HRB Hmm. No, I never had these feelings: Zurich, Basel … My roots are in a southern German province … I was not interested in this conflict. I was an outsider.
RF Would you say that the grid is the most important element in your design?
HRB Yes, but I have to say, not the Ruder grid, and not the Müller-Brockmann grid. If you look at my book The Typographic Grid, you can find those normal grids, but, as Max Bill wrote once about the ‘mathematical thinking of their time’, which he wrote about artists, but I would claim this for my typographic design. If I am honest, I don’t care so much about typography. If I do typography, I start as an artist. Ruder and Müller-Brockmann, they start as designers, graphic designers.
RF We’re also interested in Rudolf Hostettler as the main editor of TM. Is it true that Hostettler was responsible for positioning TM as an open forum for different opinions, or is that a myth?
HRB Yes, it is certainly true. I can say that from my own experience.
RF Did you have to be politically on the left to read TM?
HRB No, not only. Of course, it was financed by the union. But there were others as well, the printers, the bookbinders, who had an interest, and different companies did advertise always, although the magazine was meant mostly for workers … Hostettler was definitely an integrative character.
RF How did your professional relationship with Hostettler work? Did he contact you for articles?
HRB No, mostly I offered articles. I don’t know how active the TM editors were to get somebody to write on something specific. In my case, I mostly offered articles I had in mind. I also never had problems or arguments about what I suggested. It was mostly printed how I suggested. Only once, when I had suggested a column on artists, did Hostettler refuse a series. It was probably then that I cut the contact. I suppose it was too close to what Ruder wrote in his column ‘Aus der Werkstatt unserer Zeit’ [‘The Workshop of our time’]. But that happened only once.
RF Who were the people important to you? Were there any artists or designers visiting Zurich for lectures who inspired you?
HRB Not many, but yes, once, we invited Anthony Froshaug to come and speak at the school. He had been teaching in Ulm at the time.
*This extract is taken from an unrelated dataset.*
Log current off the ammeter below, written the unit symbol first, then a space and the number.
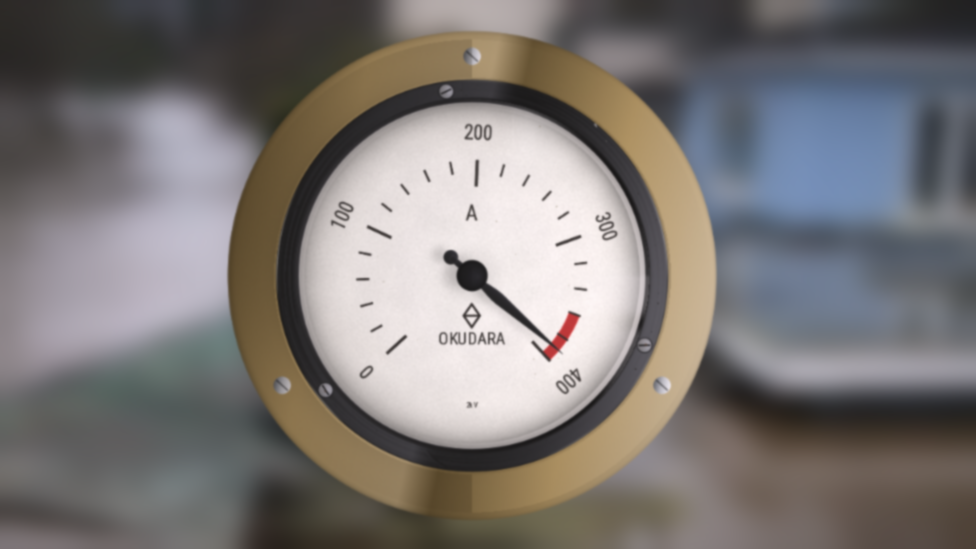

After some discussions the whole event was organized together with the Werkbund I think. But it was first from us, the typesetters. And then suddenly it was set up as a big event in the prestigious Kongresshaus, in Zurich. Everybody was there—Bill, Lohse—but nobody understood what Froshaug said.
RF If we take the years 1960–90, where do you stand on the issue of technology? Would you describe the development of technology as good, or critical?
HRB I am, without any reservation, for all new technologies. I worked with letterpress, and I did have a small press and on a fine day I stopped, I got rid of all these things. I remember at school, there were all these classes to learn how to use a computer … step by step, and we had to, had to, but we did not really want to. Only when I left school did I start working with the Macintosh, and now I do everything on the computer.
RF Again the autodidact …
HRB Yes, and sometimes I only manage with the help of my former students.
RF We have a thesis that the Swiss typography style has slowly but surely decreased and ended, and has definitely disappeared today. Have you observed this too?
HRB Oof … Well, I have a colleague who is a hopeless follower of Ruder and Swiss typography. In every email he tells me of his sorrows about the decline of Swiss typography, how everything is bad today—and he is totally wrong! There are many young and energetic people today, who make crazy but sometimes very good things. If people are still debating Emil Ruder, they are living in the past! It is over! Once and for all! Now things are different!
RF We probably have more freedom today; we’re less bound to stick to one style only.
HRB Psychopathen-Typografie [laughs].
RF It’s good to hear that you believe in today’s youth.
HRB Yes, I don’t have anything against what I see today. Sure, a lot of design is over the top, but then there are things that I like a lot too.
The above conversation took place in Zurich on 14 May 2012. It was copy-edited by Ariella Yedgar and Roland Früh.